■ REQUEST
Copy out each of the rows below unchanged except for one substitution: every occurrence of "Много оттенков" becomes "Несколько оттенков".

■ PROVIDED MATERIAL
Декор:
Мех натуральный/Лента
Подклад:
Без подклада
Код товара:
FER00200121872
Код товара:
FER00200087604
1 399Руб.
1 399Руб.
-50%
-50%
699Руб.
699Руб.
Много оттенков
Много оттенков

■ OUTPUT OF THE EXERCISE
Декор:
Мех натуральный/Лента
Подклад:
Без подклада
Код товара:
FER00200121872
Код товара:
FER00200087604
1 399Руб.
1 399Руб.
-50%
-50%
699Руб.
699Руб.
Несколько оттенков
Несколько оттенков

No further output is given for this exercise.